- **RECORDS FOR THIS EXERCISE**
####################

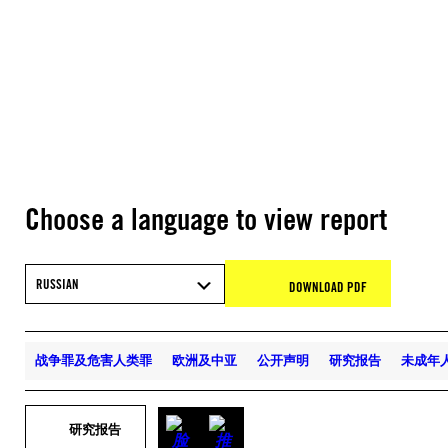
Choose a language to view report
RUSSIAN
DOWNLOAD PDF
战争罪及危害人类罪
欧洲及中亚
公开声明
研究报告
未成年
研究报告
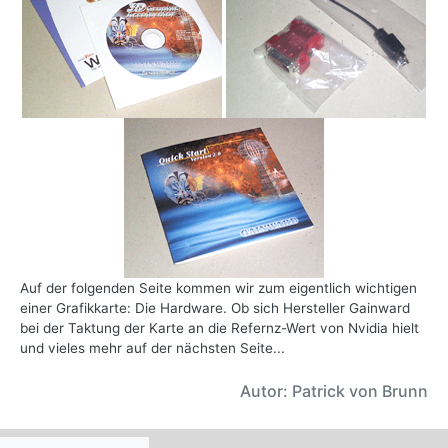
Auf der folgenden Seite kommen wir zum eigentlich wichtigen
einer Grafikkarte: Die Hardware. Ob sich Hersteller Gainward
bei der Taktung der Karte an die Refernz-Wert von Nvidia hielt
und vieles mehr auf der nächsten Seite...
Autor: Patrick von Brunn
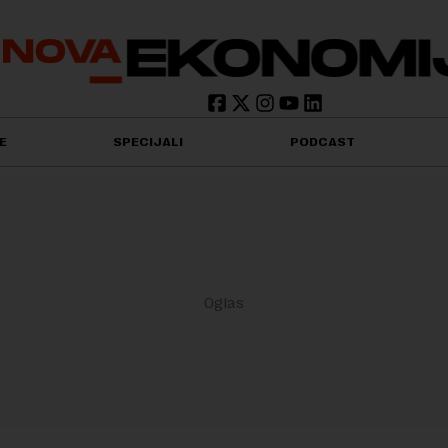
E
SPECIJALI
PODCAST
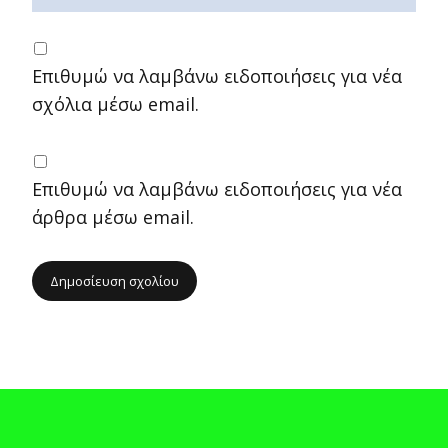
Επιθυμώ να λαμβάνω ειδοποιήσεις για νέα
σχόλια μέσω email.
Επιθυμώ να λαμβάνω ειδοποιήσεις για νέα
άρθρα μέσω email.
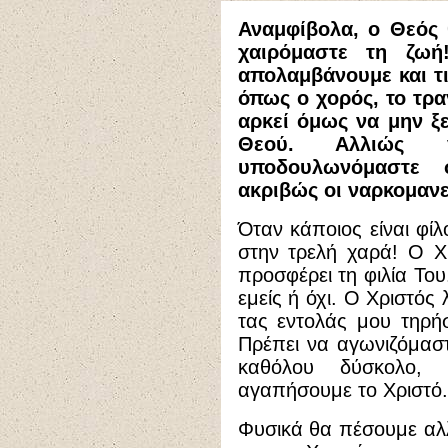
Αναμφίβολα, ο Θεός 
χαιρόμαστε τη ζωή
απολαμβάνουμε και τι
όπως ο χορός, το τρα
αρκεί όμως να μην ξ
Θεού. Αλλιώς γ
υποδουλωνόμαστε 
ακριβώς οι ναρκομανεί
Όταν κάποιος είναι φίλ
στην τρελή χαρά! Ο Χ
προσφέρει τη φιλία Του
εμείς ή όχι. Ο Χριστός
τας εντολάς μου τηρήσ
Πρέπει να αγωνιζόμασ
καθόλου δύσκολο,
αγαπήσουμε το Χριστό.
Φυσικά θα πέσουμε αλ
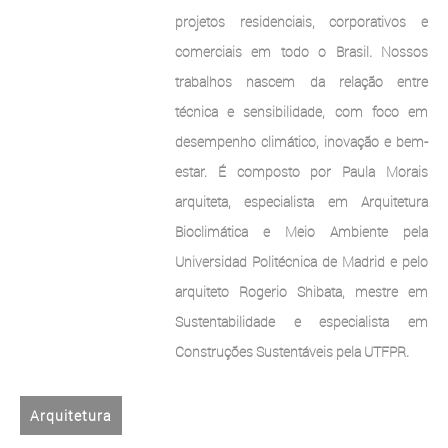
projetos residenciais, corporativos e
comerciais em todo o Brasil. Nossos
trabalhos nascem da relação entre
técnica e sensibilidade, com foco em
desempenho climático, inovação e bem-
estar. É composto por Paula Morais
arquiteta, especialista em Arquitetura
Bioclimática e Meio Ambiente pela
Universidad Politécnica de Madrid e pelo
arquiteto Rogerio Shibata, mestre em
Sustentabilidade e especialista em
Construções Sustentáveis pela UTFPR.
Arquitetura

####################

- **ACTION ITEM**
Nothing but the lines from the one containing "υποδουλωνόμαστε" through the last line of the records above should appear, each repeated exactly, with no pictures.

- **ANSWER**
υποδουλωνόμαστε 
ακριβώς οι ναρκομανεί
Όταν κάποιος είναι φίλ
στην τρελή χαρά! Ο Χ
προσφέρει τη φιλία Του
εμείς ή όχι. Ο Χριστός
τας εντολάς μου τηρήσ
Πρέπει να αγωνιζόμασ
καθόλου δύσκολο,
αγαπήσουμε το Χριστό.
Φυσικά θα πέσουμε αλ
projetos residenciais, corporativos e
comerciais em todo o Brasil. Nossos
trabalhos nascem da relação entre
técnica e sensibilidade, com foco em
desempenho climático, inovação e bem-
estar. É composto por Paula Morais
arquiteta, especialista em Arquitetura
Bioclimática e Meio Ambiente pela
Universidad Politécnica de Madrid e pelo
arquiteto Rogerio Shibata, mestre em
Sustentabilidade e especialista em
Construções Sustentáveis pela UTFPR.
Arquitetura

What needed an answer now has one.